2. Masks, protective eye-ware and gowns for procedures that might release droplets of body fluids.

3. Needles and other sharp objects - don't puncture yourself; don't re-sheath, discard properly. Health care facilities now have containers marked for disposal of such objects. In some areas of the world disposable needles are not available nor are facilities to sterilize needles always available either.

4. Emergency resuscitation - use devices rather than mouth to mouth.

5. Workers with skin lesions, surface wounds etc should avoid direct patient care or handling of equipment.

6. Dental personnel should consider blood, saliva and gingival fluids potentially infective.

7. Routine housekeeping - wash floors, walls and other areas not normally associated with disease with a 1:100 dilution of household bleach. Spills &emdash; use a 1:10 dilution.

G. Treatment of HIV

There is no permanent cure, but drug treatment may suppress symptoms and prolong life. Most antiviral drugs have unpleasant side effects.

a) Base or nucleoside analogs. Inhibit reverse transcriptase.

AZT = azidothymidine = zidovudine (3'-azido-2',3'-dideoxythymidine); Zalcitabine = ddC (2',3'-dideoxycytidine).

b) Non-Nucleoside Reverse Transcriptase Inhibitors (NNRTI).

Nevirapine, Delavirdine, Efavirenz.

c) Protease inhibitors. Block HIV protease, stop processing of virus proteins. Prevent assembly of virus particle.

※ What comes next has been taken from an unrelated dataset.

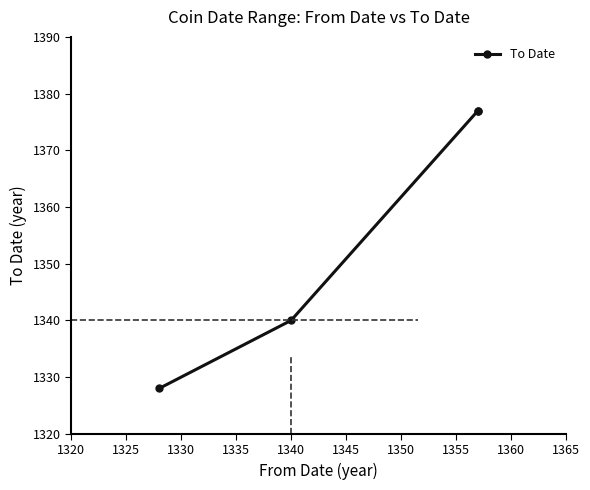

What is the change in value from 1320 to 1335?

+49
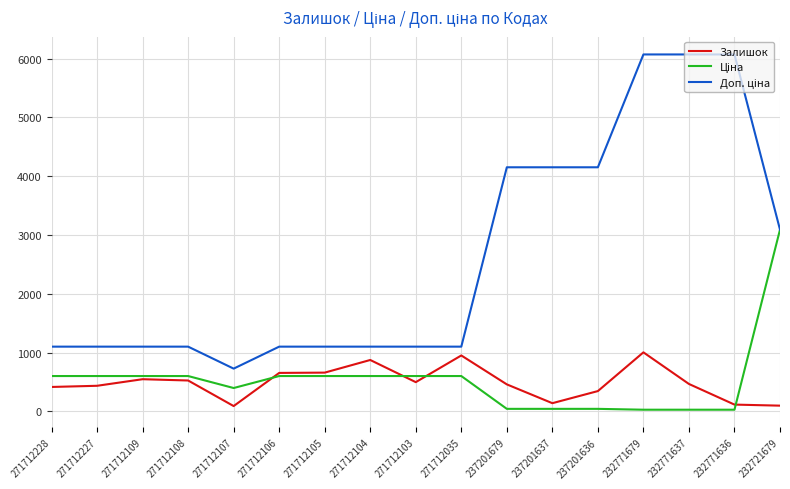

True or false: Залишок has a value of 89.0 at 271712107.

True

Indinavir, Saquinavir, Nelfinavir, Ritonavir.

One major problem is the extremely high mutation rate of HIV due to errors made by reverse transcriptase. New variants of influenza appear every few years. However, HIV mutates so fast that the virus changes significantly while inside a single AIDS patient. Thus HIV develops resistance very easily. Therefore effective treatment needs a mixture of drugs. HAART can cost $25,000 per year.

There is no vaccine yet. Many problems.